» JOB ITEM
Once the pictures are set aside, copy everything else in the records exactly.
══════════════════════════════
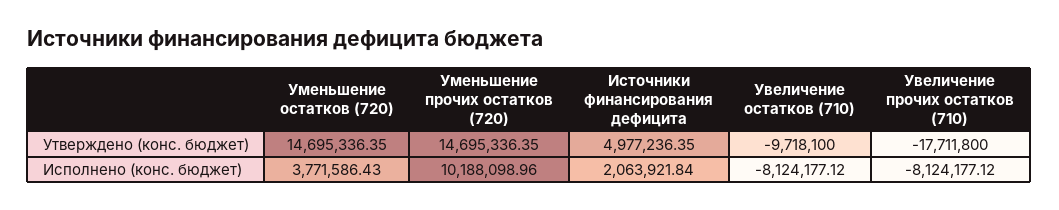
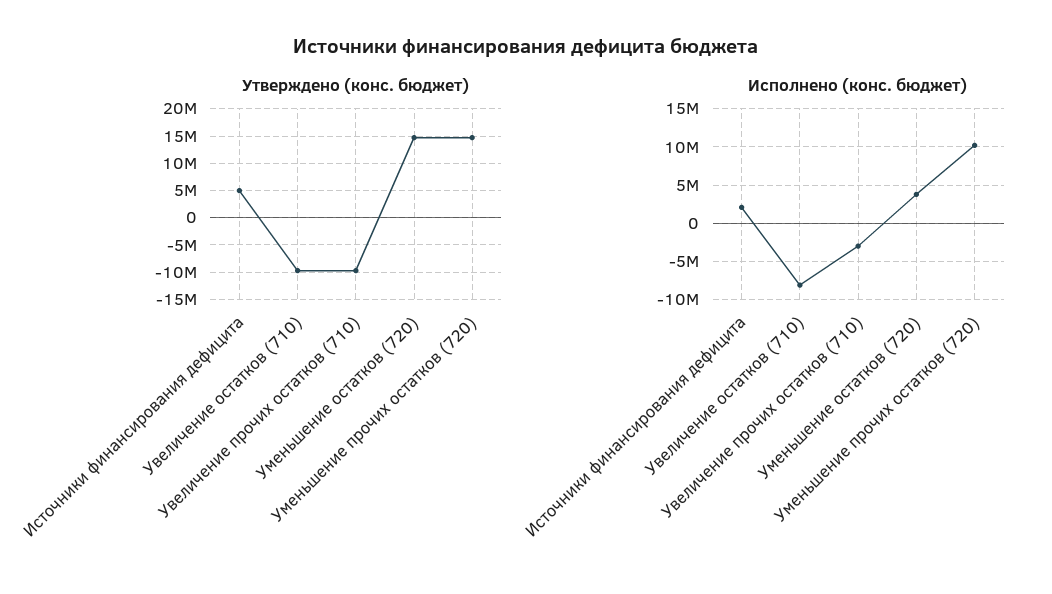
  {
    "Утверждено (конс. бюджет)": {
      "Уменьшение остатков (720)": 14695336.35,
      "Уменьшение прочих остатков (720)": 14695336.35,
      "Источники финансирования дефицита": 4977236.35,
      "Увеличение остатков (710)": -9718100,
-     "Увеличение прочих остатков (710)": -17711800
+     "Увеличение прочих остатков (710)": -10000000
    },
    "Исполнено (конс. бюджет)": {
      "Уменьшение остатков (720)": 3771586.43,
      "Уменьшение прочих остатков (720)": 10188098.96,
      "Источники финансирования дефицита": 2063921.84,
      "Увеличение остатков (710)": -8124177.12,
-     "Увеличение прочих остатков (710)": -8124177.12
+     "Увеличение прочих остатков (710)": -3000000
    }
  }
══════════════════════════════
» REPLY TO THE TASK
  {
    "Утверждено (конс. бюджет)": {
      "Уменьшение остатков (720)": 14695336.35,
      "Уменьшение прочих остатков (720)": 14695336.35,
      "Источники финансирования дефицита": 4977236.35,
      "Увеличение остатков (710)": -9718100,
-     "Увеличение прочих остатков (710)": -17711800
+     "Увеличение прочих остатков (710)": -10000000
    },
    "Исполнено (конс. бюджет)": {
      "Уменьшение остатков (720)": 3771586.43,
      "Уменьшение прочих остатков (720)": 10188098.96,
      "Источники финансирования дефицита": 2063921.84,
      "Увеличение остатков (710)": -8124177.12,
-     "Увеличение прочих остатков (710)": -8124177.12
+     "Увеличение прочих остатков (710)": -3000000
    }
  }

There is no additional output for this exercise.